- **YOUR INSTRUCTIONS**: No record may be omitted; give all of them again exactly.

═══ RECORD SET

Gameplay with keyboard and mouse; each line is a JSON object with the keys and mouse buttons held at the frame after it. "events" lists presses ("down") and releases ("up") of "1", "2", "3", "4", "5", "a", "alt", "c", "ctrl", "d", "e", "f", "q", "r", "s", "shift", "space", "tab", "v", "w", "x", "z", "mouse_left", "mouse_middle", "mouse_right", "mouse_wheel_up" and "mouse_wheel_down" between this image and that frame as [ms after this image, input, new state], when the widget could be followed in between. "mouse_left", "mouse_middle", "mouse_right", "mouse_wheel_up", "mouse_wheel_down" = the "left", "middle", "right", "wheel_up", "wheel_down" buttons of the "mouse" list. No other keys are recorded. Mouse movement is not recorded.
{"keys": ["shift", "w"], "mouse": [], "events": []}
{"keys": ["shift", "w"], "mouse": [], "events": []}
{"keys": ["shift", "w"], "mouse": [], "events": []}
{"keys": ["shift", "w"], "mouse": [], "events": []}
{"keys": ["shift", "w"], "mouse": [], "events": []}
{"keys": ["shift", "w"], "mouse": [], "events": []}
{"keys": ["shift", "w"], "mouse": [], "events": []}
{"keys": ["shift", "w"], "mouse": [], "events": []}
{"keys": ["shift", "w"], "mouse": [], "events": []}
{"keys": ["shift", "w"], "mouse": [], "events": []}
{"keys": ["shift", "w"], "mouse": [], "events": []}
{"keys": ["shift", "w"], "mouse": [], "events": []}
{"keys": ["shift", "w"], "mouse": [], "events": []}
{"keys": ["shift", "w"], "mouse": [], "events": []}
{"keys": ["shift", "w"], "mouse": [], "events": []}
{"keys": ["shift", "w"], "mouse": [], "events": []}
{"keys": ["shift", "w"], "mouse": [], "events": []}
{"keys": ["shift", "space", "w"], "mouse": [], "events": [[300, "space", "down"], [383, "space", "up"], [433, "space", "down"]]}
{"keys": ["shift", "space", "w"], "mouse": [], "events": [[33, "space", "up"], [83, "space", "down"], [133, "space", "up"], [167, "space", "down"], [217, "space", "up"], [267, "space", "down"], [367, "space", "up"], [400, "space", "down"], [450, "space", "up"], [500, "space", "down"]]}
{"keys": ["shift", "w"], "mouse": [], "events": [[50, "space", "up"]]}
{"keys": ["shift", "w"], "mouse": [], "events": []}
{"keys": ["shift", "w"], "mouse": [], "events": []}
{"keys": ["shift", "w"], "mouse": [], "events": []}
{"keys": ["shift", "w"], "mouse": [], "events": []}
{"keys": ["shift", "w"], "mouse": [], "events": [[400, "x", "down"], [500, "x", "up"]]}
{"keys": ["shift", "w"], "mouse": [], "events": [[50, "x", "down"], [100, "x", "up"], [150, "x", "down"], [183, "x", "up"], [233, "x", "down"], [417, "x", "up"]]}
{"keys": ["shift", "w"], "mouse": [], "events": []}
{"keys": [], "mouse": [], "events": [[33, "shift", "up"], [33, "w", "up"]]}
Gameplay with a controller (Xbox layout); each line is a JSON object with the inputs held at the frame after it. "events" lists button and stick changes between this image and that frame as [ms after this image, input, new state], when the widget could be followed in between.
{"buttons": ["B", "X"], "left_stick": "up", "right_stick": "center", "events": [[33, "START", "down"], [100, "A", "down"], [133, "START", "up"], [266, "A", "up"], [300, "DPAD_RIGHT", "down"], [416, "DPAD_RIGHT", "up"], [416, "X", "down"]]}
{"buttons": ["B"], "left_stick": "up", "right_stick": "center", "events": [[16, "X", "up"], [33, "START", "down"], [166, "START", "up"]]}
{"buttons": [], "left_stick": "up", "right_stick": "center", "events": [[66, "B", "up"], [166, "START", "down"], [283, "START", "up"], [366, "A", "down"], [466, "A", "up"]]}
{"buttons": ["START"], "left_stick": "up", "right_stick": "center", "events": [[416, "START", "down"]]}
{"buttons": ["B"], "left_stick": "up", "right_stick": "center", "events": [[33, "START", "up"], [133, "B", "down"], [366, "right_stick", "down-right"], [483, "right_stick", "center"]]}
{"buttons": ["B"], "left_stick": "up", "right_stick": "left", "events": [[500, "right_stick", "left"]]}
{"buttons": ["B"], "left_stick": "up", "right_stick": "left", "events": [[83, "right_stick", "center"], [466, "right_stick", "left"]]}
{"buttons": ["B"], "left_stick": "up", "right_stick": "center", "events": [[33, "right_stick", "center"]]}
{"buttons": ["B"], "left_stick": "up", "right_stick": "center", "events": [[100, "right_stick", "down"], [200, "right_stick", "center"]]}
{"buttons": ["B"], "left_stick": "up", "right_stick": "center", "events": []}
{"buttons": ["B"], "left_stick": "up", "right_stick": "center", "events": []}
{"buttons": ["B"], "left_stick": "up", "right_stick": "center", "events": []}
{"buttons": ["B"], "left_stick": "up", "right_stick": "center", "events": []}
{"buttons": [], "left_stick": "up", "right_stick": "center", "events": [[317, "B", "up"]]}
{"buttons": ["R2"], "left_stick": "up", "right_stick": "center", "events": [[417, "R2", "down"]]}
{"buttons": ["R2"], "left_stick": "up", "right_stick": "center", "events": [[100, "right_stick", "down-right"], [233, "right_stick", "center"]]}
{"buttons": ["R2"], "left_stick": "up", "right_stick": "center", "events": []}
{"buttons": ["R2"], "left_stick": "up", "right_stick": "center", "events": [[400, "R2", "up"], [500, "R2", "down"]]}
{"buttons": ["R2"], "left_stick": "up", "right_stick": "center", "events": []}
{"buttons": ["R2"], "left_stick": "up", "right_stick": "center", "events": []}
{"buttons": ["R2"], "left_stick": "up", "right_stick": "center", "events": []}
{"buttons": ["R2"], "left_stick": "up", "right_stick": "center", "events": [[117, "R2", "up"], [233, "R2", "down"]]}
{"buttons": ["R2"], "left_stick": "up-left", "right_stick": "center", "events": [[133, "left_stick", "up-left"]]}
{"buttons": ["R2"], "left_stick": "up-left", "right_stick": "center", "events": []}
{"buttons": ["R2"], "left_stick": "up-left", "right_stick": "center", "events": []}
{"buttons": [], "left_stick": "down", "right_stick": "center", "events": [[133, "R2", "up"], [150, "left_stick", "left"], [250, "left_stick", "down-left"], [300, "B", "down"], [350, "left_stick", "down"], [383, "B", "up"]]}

══════

- **YOUR RESPONSE**:
Gameplay with keyboard and mouse; each line is a JSON object with the keys and mouse buttons held at the frame after it. "events" lists presses ("down") and releases ("up") of "1", "2", "3", "4", "5", "a", "alt", "c", "ctrl", "d", "e", "f", "q", "r", "s", "shift", "space", "tab", "v", "w", "x", "z", "mouse_left", "mouse_middle", "mouse_right", "mouse_wheel_up" and "mouse_wheel_down" between this image and that frame as [ms after this image, input, new state], when the widget could be followed in between. "mouse_left", "mouse_middle", "mouse_right", "mouse_wheel_up", "mouse_wheel_down" = the "left", "middle", "right", "wheel_up", "wheel_down" buttons of the "mouse" list. No other keys are recorded. Mouse movement is not recorded.
{"keys": ["shift", "w"], "mouse": [], "events": []}
{"keys": ["shift", "w"], "mouse": [], "events": []}
{"keys": ["shift", "w"], "mouse": [], "events": []}
{"keys": ["shift", "w"], "mouse": [], "events": []}
{"keys": ["shift", "w"], "mouse": [], "events": []}
{"keys": ["shift", "w"], "mouse": [], "events": []}
{"keys": ["shift", "w"], "mouse": [], "events": []}
{"keys": ["shift", "w"], "mouse": [], "events": []}
{"keys": ["shift", "w"], "mouse": [], "events": []}
{"keys": ["shift", "w"], "mouse": [], "events": []}
{"keys": ["shift", "w"], "mouse": [], "events": []}
{"keys": ["shift", "w"], "mouse": [], "events": []}
{"keys": ["shift", "w"], "mouse": [], "events": []}
{"keys": ["shift", "w"], "mouse": [], "events": []}
{"keys": ["shift", "w"], "mouse": [], "events": []}
{"keys": ["shift", "w"], "mouse": [], "events": []}
{"keys": ["shift", "w"], "mouse": [], "events": []}
{"keys": ["shift", "space", "w"], "mouse": [], "events": [[300, "space", "down"], [383, "space", "up"], [433, "space", "down"]]}
{"keys": ["shift", "space", "w"], "mouse": [], "events": [[33, "space", "up"], [83, "space", "down"], [133, "space", "up"], [167, "space", "down"], [217, "space", "up"], [267, "space", "down"], [367, "space", "up"], [400, "space", "down"], [450, "space", "up"], [500, "space", "down"]]}
{"keys": ["shift", "w"], "mouse": [], "events": [[50, "space", "up"]]}
{"keys": ["shift", "w"], "mouse": [], "events": []}
{"keys": ["shift", "w"], "mouse": [], "events": []}
{"keys": ["shift", "w"], "mouse": [], "events": []}
{"keys": ["shift", "w"], "mouse": [], "events": []}
{"keys": ["shift", "w"], "mouse": [], "events": [[400, "x", "down"], [500, "x", "up"]]}
{"keys": ["shift", "w"], "mouse": [], "events": [[50, "x", "down"], [100, "x", "up"], [150, "x", "down"], [183, "x", "up"], [233, "x", "down"], [417, "x", "up"]]}
{"keys": ["shift", "w"], "mouse": [], "events": []}
{"keys": [], "mouse": [], "events": [[33, "shift", "up"], [33, "w", "up"]]}
Gameplay with a controller (Xbox layout); each line is a JSON object with the inputs held at the frame after it. "events" lists button and stick changes between this image and that frame as [ms after this image, input, new state], when the widget could be followed in between.
{"buttons": ["B", "X"], "left_stick": "up", "right_stick": "center", "events": [[33, "START", "down"], [100, "A", "down"], [133, "START", "up"], [266, "A", "up"], [300, "DPAD_RIGHT", "down"], [416, "DPAD_RIGHT", "up"], [416, "X", "down"]]}
{"buttons": ["B"], "left_stick": "up", "right_stick": "center", "events": [[16, "X", "up"], [33, "START", "down"], [166, "START", "up"]]}
{"buttons": [], "left_stick": "up", "right_stick": "center", "events": [[66, "B", "up"], [166, "START", "down"], [283, "START", "up"], [366, "A", "down"], [466, "A", "up"]]}
{"buttons": ["START"], "left_stick": "up", "right_stick": "center", "events": [[416, "START", "down"]]}
{"buttons": ["B"], "left_stick": "up", "right_stick": "center", "events": [[33, "START", "up"], [133, "B", "down"], [366, "right_stick", "down-right"], [483, "right_stick", "center"]]}
{"buttons": ["B"], "left_stick": "up", "right_stick": "left", "events": [[500, "right_stick", "left"]]}
{"buttons": ["B"], "left_stick": "up", "right_stick": "left", "events": [[83, "right_stick", "center"], [466, "right_stick", "left"]]}
{"buttons": ["B"], "left_stick": "up", "right_stick": "center", "events": [[33, "right_stick", "center"]]}
{"buttons": ["B"], "left_stick": "up", "right_stick": "center", "events": [[100, "right_stick", "down"], [200, "right_stick", "center"]]}
{"buttons": ["B"], "left_stick": "up", "right_stick": "center", "events": []}
{"buttons": ["B"], "left_stick": "up", "right_stick": "center", "events": []}
{"buttons": ["B"], "left_stick": "up", "right_stick": "center", "events": []}
{"buttons": ["B"], "left_stick": "up", "right_stick": "center", "events": []}
{"buttons": [], "left_stick": "up", "right_stick": "center", "events": [[317, "B", "up"]]}
{"buttons": ["R2"], "left_stick": "up", "right_stick": "center", "events": [[417, "R2", "down"]]}
{"buttons": ["R2"], "left_stick": "up", "right_stick": "center", "events": [[100, "right_stick", "down-right"], [233, "right_stick", "center"]]}
{"buttons": ["R2"], "left_stick": "up", "right_stick": "center", "events": []}
{"buttons": ["R2"], "left_stick": "up", "right_stick": "center", "events": [[400, "R2", "up"], [500, "R2", "down"]]}
{"buttons": ["R2"], "left_stick": "up", "right_stick": "center", "events": []}
{"buttons": ["R2"], "left_stick": "up", "right_stick": "center", "events": []}
{"buttons": ["R2"], "left_stick": "up", "right_stick": "center", "events": []}
{"buttons": ["R2"], "left_stick": "up", "right_stick": "center", "events": [[117, "R2", "up"], [233, "R2", "down"]]}
{"buttons": ["R2"], "left_stick": "up-left", "right_stick": "center", "events": [[133, "left_stick", "up-left"]]}
{"buttons": ["R2"], "left_stick": "up-left", "right_stick": "center", "events": []}
{"buttons": ["R2"], "left_stick": "up-left", "right_stick": "center", "events": []}
{"buttons": [], "left_stick": "down", "right_stick": "center", "events": [[133, "R2", "up"], [150, "left_stick", "left"], [250, "left_stick", "down-left"], [300, "B", "down"], [350, "left_stick", "down"], [383, "B", "up"]]}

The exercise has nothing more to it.